Nam June Paik: Works from the 1990s
Space Cottonseed (Gillman Barracks, 1 Lock Road, Singapore 108 972) Oct 23 – Dec 8, 2013
The text accompanying an exhibition by Nam June Paik offers a chance to “meet” small works produced by the Korean artist in the ’90s. To personify the encounter seems appropriate to this cacophony of objects fashioned into sculptures like “Tolstoy” (1995), whose camera-eyes are shielded by a battered felt hat; his clock-face is stuck at 5. Nearby, an eponymous “Wire-Haired Robot” stands alert, in readiness for one knows not what. TV sets (Paik’s favourite medium) have been hollowed out and filled with spirited collages of neon light, bulbs, splattered oil paint and a backdrop of little faces drawn with felt-tip pen. They glow in form and illumination from modest positions round the walls.

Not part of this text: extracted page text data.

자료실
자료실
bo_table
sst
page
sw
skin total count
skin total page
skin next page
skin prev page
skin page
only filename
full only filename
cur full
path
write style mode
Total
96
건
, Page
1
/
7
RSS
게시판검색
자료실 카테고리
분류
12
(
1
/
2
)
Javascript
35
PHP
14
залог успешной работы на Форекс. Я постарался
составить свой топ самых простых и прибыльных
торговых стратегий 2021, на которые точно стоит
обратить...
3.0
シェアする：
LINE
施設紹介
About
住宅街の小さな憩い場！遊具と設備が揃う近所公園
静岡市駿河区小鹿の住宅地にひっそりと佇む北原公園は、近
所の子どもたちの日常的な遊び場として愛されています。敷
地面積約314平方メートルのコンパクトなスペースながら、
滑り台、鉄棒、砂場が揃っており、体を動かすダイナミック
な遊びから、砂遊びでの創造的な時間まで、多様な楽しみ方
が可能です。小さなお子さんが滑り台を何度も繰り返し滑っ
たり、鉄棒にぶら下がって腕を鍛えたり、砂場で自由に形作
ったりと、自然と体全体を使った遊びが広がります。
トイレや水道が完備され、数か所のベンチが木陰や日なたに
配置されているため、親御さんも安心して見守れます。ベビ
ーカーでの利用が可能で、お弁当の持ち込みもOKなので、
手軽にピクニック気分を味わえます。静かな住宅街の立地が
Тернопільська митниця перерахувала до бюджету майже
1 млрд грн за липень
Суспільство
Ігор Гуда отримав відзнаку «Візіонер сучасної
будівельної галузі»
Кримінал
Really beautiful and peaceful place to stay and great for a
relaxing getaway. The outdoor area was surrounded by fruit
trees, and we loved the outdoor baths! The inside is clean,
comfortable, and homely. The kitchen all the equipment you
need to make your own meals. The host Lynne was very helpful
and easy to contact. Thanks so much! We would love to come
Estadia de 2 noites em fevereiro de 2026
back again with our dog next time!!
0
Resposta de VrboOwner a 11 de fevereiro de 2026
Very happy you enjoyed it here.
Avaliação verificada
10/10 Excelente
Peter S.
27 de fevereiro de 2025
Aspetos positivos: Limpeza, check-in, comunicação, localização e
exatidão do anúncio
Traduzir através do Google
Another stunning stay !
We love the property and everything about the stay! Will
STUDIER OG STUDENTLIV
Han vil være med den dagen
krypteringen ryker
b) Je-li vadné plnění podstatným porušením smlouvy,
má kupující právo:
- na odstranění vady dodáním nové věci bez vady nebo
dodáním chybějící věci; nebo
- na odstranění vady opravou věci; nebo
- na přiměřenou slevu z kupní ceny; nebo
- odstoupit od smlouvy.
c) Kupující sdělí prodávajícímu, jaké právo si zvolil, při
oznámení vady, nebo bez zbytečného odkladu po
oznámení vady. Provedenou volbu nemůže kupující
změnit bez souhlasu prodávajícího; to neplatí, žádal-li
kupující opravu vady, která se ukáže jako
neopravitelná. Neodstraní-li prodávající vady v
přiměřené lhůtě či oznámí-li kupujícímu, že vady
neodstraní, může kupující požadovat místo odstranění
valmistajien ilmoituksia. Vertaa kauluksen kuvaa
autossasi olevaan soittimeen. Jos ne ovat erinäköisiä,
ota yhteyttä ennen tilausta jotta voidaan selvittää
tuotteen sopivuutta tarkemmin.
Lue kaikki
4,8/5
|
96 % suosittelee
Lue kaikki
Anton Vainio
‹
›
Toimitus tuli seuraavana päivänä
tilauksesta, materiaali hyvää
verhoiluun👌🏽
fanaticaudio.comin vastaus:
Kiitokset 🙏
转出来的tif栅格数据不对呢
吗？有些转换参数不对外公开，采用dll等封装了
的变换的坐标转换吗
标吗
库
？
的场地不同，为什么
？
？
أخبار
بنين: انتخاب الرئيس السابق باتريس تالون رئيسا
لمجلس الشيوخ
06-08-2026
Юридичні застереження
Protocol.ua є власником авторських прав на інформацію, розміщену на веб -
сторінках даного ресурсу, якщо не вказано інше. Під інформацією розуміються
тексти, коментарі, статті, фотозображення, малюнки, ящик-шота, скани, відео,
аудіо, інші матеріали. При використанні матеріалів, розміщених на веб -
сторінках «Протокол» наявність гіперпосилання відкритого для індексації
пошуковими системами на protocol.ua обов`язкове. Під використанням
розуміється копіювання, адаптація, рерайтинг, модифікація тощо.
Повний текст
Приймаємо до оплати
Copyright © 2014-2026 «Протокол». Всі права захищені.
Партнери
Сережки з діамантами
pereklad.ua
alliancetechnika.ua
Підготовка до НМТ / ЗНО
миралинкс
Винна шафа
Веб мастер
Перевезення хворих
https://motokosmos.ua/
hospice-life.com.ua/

The sense of individual soul and an objective, collective technology that simultaneously inhabit works like these is perhaps what adds up to their particular, anachronistic charm. Space Cottonseed Director Janice Kim explains that Paik’s work has never been properly presented in South-East Asia. Contrary to her expectations, many amongst the audience in Singapore had never encountered Paik’s oeuvre, nor heard of him. Some guess that these pieces from the 1990s—small works of which the artist made only a few (these are all on loan from private collections)—are in fact by a young, contemporary artist. Paik may have been dead seven years, but even a small show such as this proves the enduring appeal of what he did.